急襲2
少々、残酷描写ありです。
腕の傷は、エストリア兵との戦闘によるものだ。
奴らは、今日突然私たちの村に向かって進軍してきた。
最初は、何が目的かわからなかった。
何かの軍事演習のために城を出たのか。
それとも、シュトラールに向かおうとしているのか。
あらかじめシュトラールに話がいっているのなら、シュトラールからこちらに連絡が来るはずだ。それにもかかわらず知らせがないということは、シュトラールも与り知らぬことなのだろう。
目的地は、森か。
私たちの村か。
その先にある、シュトラールか。
私たちには判断がつかなかった。長きにわたって、エストリア王宮とは接触を絶っていたからだ。奴らがわざわざ言いに来るはずもない。
けれど、決して穏やかな理由ではないということはわかった。
もし、ただ話をしにくるのなら、軍を動かす必要なはい。護衛のためであったとしても、数人で十分だろう。あまり規模が大きいと、『エストリアは、自国の兵に自信がない』『イル族を恐れている』と受け取られかねない。国の威信にかかわる。
にもかかわらず、今回は軍と呼べる規模が動いている。もちろん、全員が武装して。
今朝方、村を訪れた行商から「数日前、王宮で出兵の準備が進められていた」という話を聞いた。すぐに様子を見に行かせたところ、昼ごろに「こちらに向かって進軍している」という報告が来た。その時点ですでに国境手前。村に来るならば、あと半日もかからない。

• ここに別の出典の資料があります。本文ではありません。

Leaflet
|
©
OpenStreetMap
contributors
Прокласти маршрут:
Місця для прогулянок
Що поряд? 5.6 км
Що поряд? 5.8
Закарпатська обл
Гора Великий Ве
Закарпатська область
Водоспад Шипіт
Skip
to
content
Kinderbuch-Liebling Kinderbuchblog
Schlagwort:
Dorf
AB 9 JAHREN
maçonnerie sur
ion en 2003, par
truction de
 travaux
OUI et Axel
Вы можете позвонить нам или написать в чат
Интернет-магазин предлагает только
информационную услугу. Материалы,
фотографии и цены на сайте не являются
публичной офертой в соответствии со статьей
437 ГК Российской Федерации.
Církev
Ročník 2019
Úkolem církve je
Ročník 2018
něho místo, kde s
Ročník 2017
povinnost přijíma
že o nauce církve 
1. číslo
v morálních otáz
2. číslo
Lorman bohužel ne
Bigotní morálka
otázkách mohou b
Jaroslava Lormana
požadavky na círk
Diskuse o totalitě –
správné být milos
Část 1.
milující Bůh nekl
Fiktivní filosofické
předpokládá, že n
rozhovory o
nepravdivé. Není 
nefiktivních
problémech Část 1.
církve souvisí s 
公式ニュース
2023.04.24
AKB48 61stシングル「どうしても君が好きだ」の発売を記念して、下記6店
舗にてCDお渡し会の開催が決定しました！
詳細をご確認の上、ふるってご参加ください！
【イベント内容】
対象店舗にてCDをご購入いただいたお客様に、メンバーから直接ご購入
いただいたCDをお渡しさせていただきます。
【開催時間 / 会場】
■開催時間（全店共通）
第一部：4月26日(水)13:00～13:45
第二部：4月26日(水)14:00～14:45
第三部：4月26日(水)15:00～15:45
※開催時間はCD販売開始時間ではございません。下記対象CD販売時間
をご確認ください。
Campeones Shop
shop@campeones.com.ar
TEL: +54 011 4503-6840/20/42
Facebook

向こうの思惑はわからないまでも、私たちは自衛の準備に取り掛かった。
膝上丈の上衣の上から革製の防具を身に着ける。上半身全体を覆うと動きが鈍るので、胴体部のみだ。二の腕には腕当てを。髪は編んで、頭衣の中に隠す。ひざ下まであるブーツを履き、それぞれ武器を手に取った。
動いたのは、夕方になってから。
100人ほどの規模の軍であるとのことから、成人していない者とすでに引退した者を除く男全員が村を出た。そして、村への連絡のために腕に自信のある女が少し。50人にも満たなかったが、戦闘になったとしても十分な戦力であった。

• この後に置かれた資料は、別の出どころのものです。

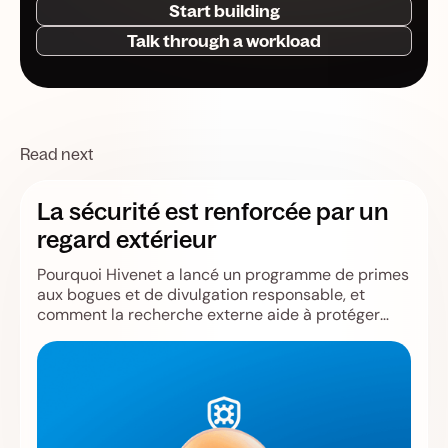
Start building
Talk through a workload
Read next
La sécurité est renforcée par un
regard extérieur
Pourquoi Hivenet a lancé un programme de primes
aux bogues et de divulgation responsable, et
comment la recherche externe aide à protéger
Store, Compute, les utilisateurs et l'infrastructure.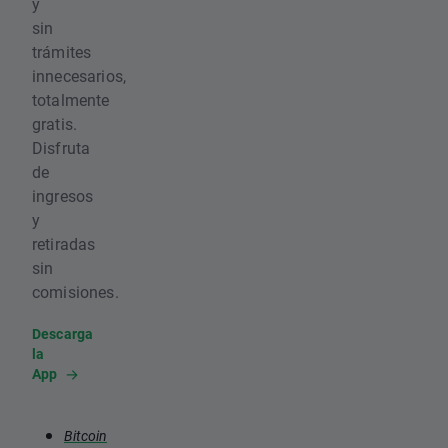
y
sin
trámites
innecesarios,
totalmente
gratis.
Disfruta
de
ingresos
y
retiradas
sin
comisiones.
Descarga
la
App
Bitcoin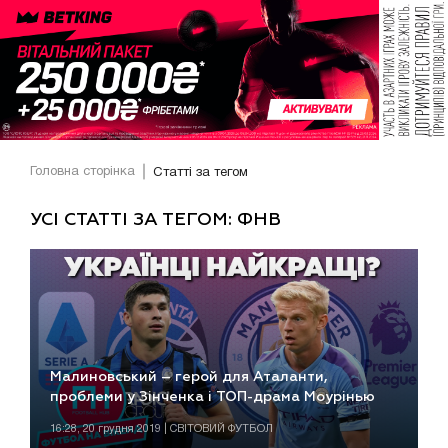
Головна сторінка
Статті за тегом
УСІ СТАТТІ ЗА ТЕГОМ: ФНВ
Малиновський – герой для Аталанти,
проблеми у Зінченка і ТОП-драма Моурінью
16:28, 20 грудня 2019 | СВІТОВИЙ ФУТБОЛ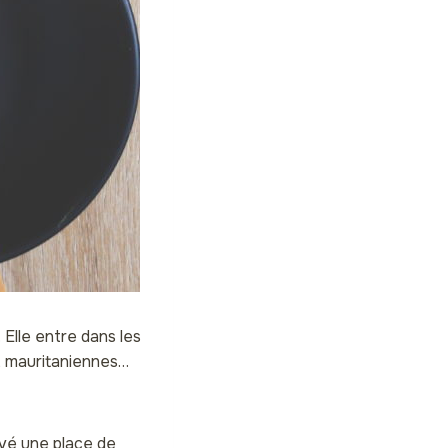
Elle entre dans les
, mauritaniennes…
uvé une place de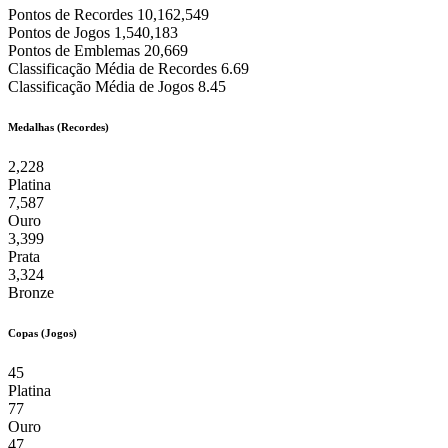
Pontos de Recordes
10,162,549
Pontos de Jogos
1,540,183
Pontos de Emblemas
20,669
Classificação Média de Recordes
6.69
Classificação Média de Jogos
8.45
Medalhas (Recordes)
2,228
Platina
7,587
Ouro
3,399
Prata
3,324
Bronze
Copas (Jogos)
45
Platina
77
Ouro
47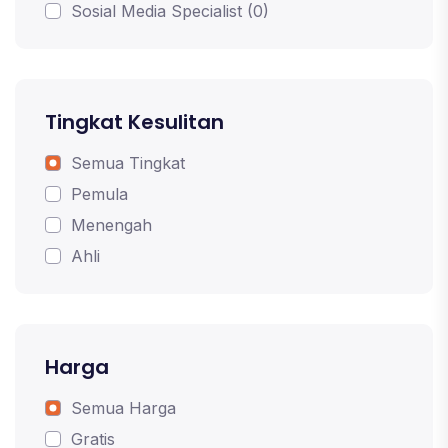
Sosial Media Specialist (0)
Tingkat Kesulitan
Semua Tingkat
Pemula
Menengah
Ahli
Harga
Semua Harga
Gratis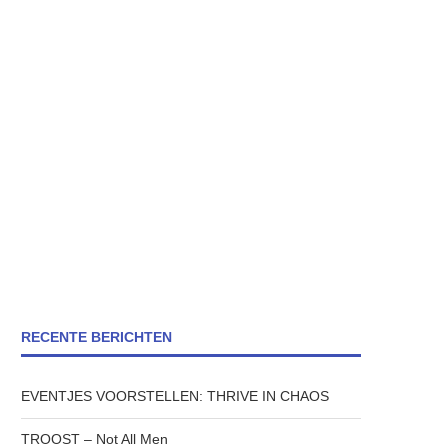
RECENTE BERICHTEN
EVENTJES VOORSTELLEN: THRIVE IN CHAOS
TROOST – Not All Men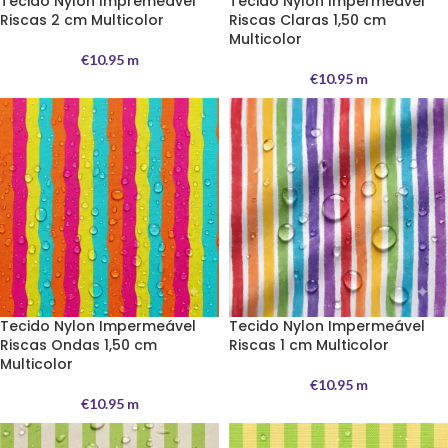
Tecido Nylon Impremeável
Tecido Nylon Impermeável
Riscas 2 cm Multicolor
Riscas Claras 1,50 cm
Multicolor
€
10.95
m
€
10.95
m
Tecido Nylon Impermeável
Tecido Nylon Impermeável
Riscas Ondas 1,50 cm
Riscas 1 cm Multicolor
Multicolor
€
10.95
m
€
10.95
m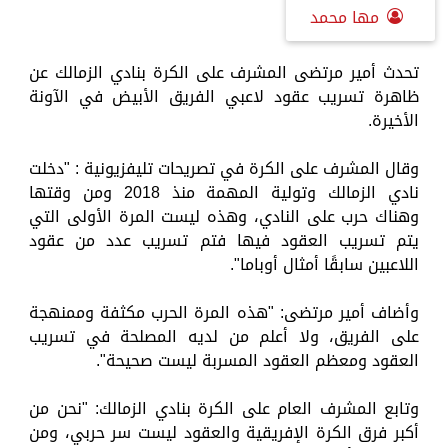
مها محمد
تحدث أمير مرتضى المشرف على الكرة بنادي الزمالك عن
ظاهرة تسريب عقود لاعبي الفريق الأبيض في الآونة
الأخيرة.
وقال المشرف على الكرة في تصريحات تليفزيونية : "دخلت
نادي الزمالك وتولية المهمة منذ 2018 ومن وقتها
وهناك حرب على النادي، وهذه ليست المرة الأولى التي
يتم تسريب العقود فيها فتم تسريب عدد من عقود
اللاعبين سابقًا أمثال أوباما".
وأضاف أمير مرتضى: "هذه المرة الحرب مكثفة وممنهجة
على الفريق، ولا أعلم من لديه المصلحة في تسريب
العقود ومعظم العقود المسربة ليست صحيحة".
وتابع المشرف العام على الكرة بنادي الزمالك: "نحن من
أكبر فرق الكرة الإفريقية والعقود ليست سر حربي، ومن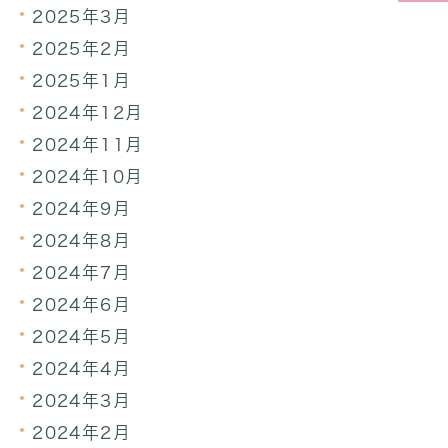
2025年3月
2025年2月
2025年1月
2024年12月
2024年11月
2024年10月
2024年9月
2024年8月
2024年7月
2024年6月
2024年5月
2024年4月
2024年3月
2024年2月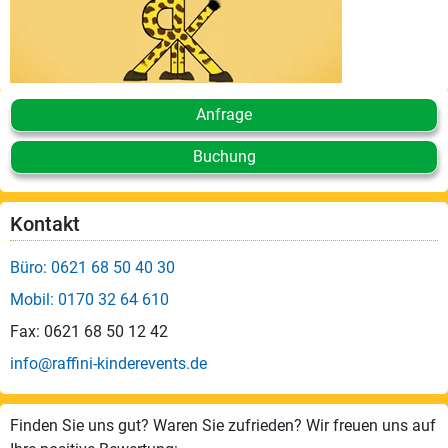
Anfrage
Buchung
Kontakt
Büro: 0621 68 50 40 30
Mobil: 0170 32 64 610
Fax: 0621 68 50 12 42
info@raffini-kinderevents.de
Finden Sie uns gut? Waren Sie zufrieden? Wir freuen uns auf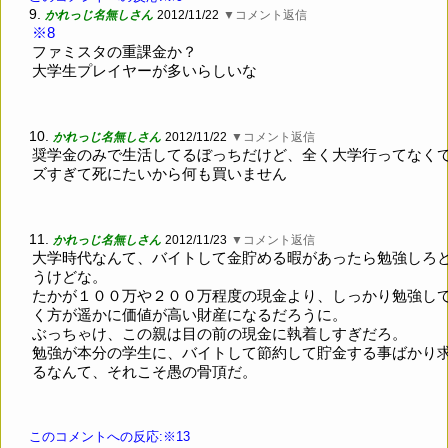
9.
かれっじ名無しさん
2012/11/22
▼コメント返信
※8
ファミスタの重課金か？
大学生プレイヤーが多いらしいな
10.
かれっじ名無しさん
2012/11/22
▼コメント返信
奨学金のみで生活してるぼっちだけど、全く大学行ってなく
ズすぎて死にたいから何も買いません
11.
かれっじ名無しさん
2012/11/23
▼コメント返信
大学時代なんて、バイトして金貯める暇があったら勉強しろ
うけどな。
たかが１００万や２００万程度の現金より、しっかり勉強し
く方が遥かに価値が高い財産になるだろうに。
ぶっちゃけ、この親は目の前の現金に執着しすぎだろ。
勉強が本分の学生に、バイトして節約して貯金する事ばかり
るなんて、それこそ愚の骨頂だ。
このコメントへの反応:※13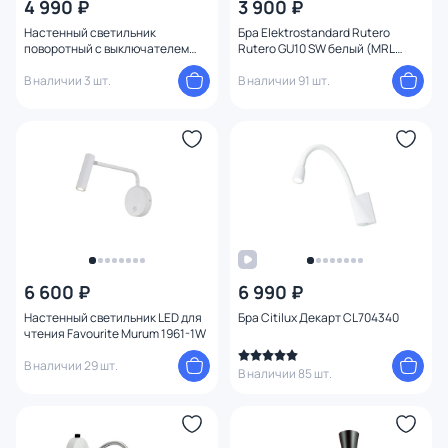
4 990 ₽
3 900 ₽
Мощность ламп
Настенный светильник
Бра Elektrostandard Rutero
поворотный с выключателем
Rutero GU10 SW белый (MRL
Arte Lamp OSCAR A7141AP-1WH
1003)
В наличии 3 шт.
В наличии 91 шт.
6 600 ₽
6 990 ₽
Настенный светильник LED для
Бра Citilux Декарт CL704340
чтения Favourite Murum 1961-1W
В наличии 29 шт.
В наличии 85 шт.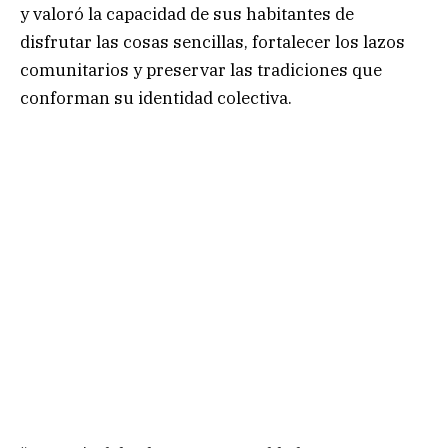
y valoró la capacidad de sus habitantes de
disfrutar las cosas sencillas, fortalecer los lazos
comunitarios y preservar las tradiciones que
conforman su identidad colectiva.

迫りくる夜を前に、エストリア軍は森の手前で野営するようだった。私たちは森の中に身を隠し、その様子に目を光らせる。実際に、監視にあたっていたのは数名だ。残りは夜の交代に備え、食事をしたり、仮眠をとったりしていた。
そして・・・。
異変に気付いたのは、そのすぐ後。
交代のために後方で食事をした者たちが、次々に体の痺れを訴え始めたのだ。私も指先から徐々に感覚が鈍っていくのがわかった。監視にあたっていた者たちは後方の状況に気づき、顔色を変えた。
食事に何か入っていたのだろうか。
薬の調合を間違えると、こういう症状が出ることもある。しかし、食事に薬草類は一切入れていない。痺れといった作用をもたらす食材などを間違えて採取することもあり得ない。私たちは自然の中で生活しているのだ。そういった危険な食材などは、子どものころに徹底的に教えられる。行商から買い取る際も、十分に注意するようにしていた。
では、何が原因だ?
見たところ、前方で監視をしていた者に異変はない。つまり、その視線の先にいるエストリア軍が、何かしたわけではないのだ。
けれど、イル族の私たちがこれだけ痺れているということは相当強い効能のものであるはずだ。
原因不明の痺れに、私たちの周囲に対する警戒は緩んだ。
そこへ・・・。
後方から、新たなエストリア軍が現れた。
前方のエストリア軍が騎兵部隊中心であるのに対し、後方から現れたのは歩兵部隊だった。それも、比較的軽量な防具を身に着けた隠密部隊。明らかに、森の中での移動、特に私たちに気付かれないように近づくことを想定した編成だった。
「全員、迎え撃て!」
私は叫んだ。
その声を合図に、戦闘が開始した。
身体に異常のない者はもちろん、痺れて満足に剣を握れない者も敵の剣を受け止め、切りつけていく。さらには前方にいたエストリア軍さえ剣を抜いて襲ってきたのだ。
本来なら、それでも互角の戦いはできただろう。
私たちと彼らとでは、身体能力に大きな差がある。彼らが必死に走ってきても、私たちは余裕をもって対応できるだけの目と足があった。剣を振り上げれば、相手を押し負かすことができただろう。
しかし、今は痺れのために満足に踏ん張ることができない。エストリア軍相手に苦戦しているのは明白だった。
イル族は16歳で成人します。
村に残ったのは、15歳以下の男子とお爺さん達、そして女性。
エストリア軍が野営の準備を始めた時点で、連絡係の女性3人が村に報告に戻りました。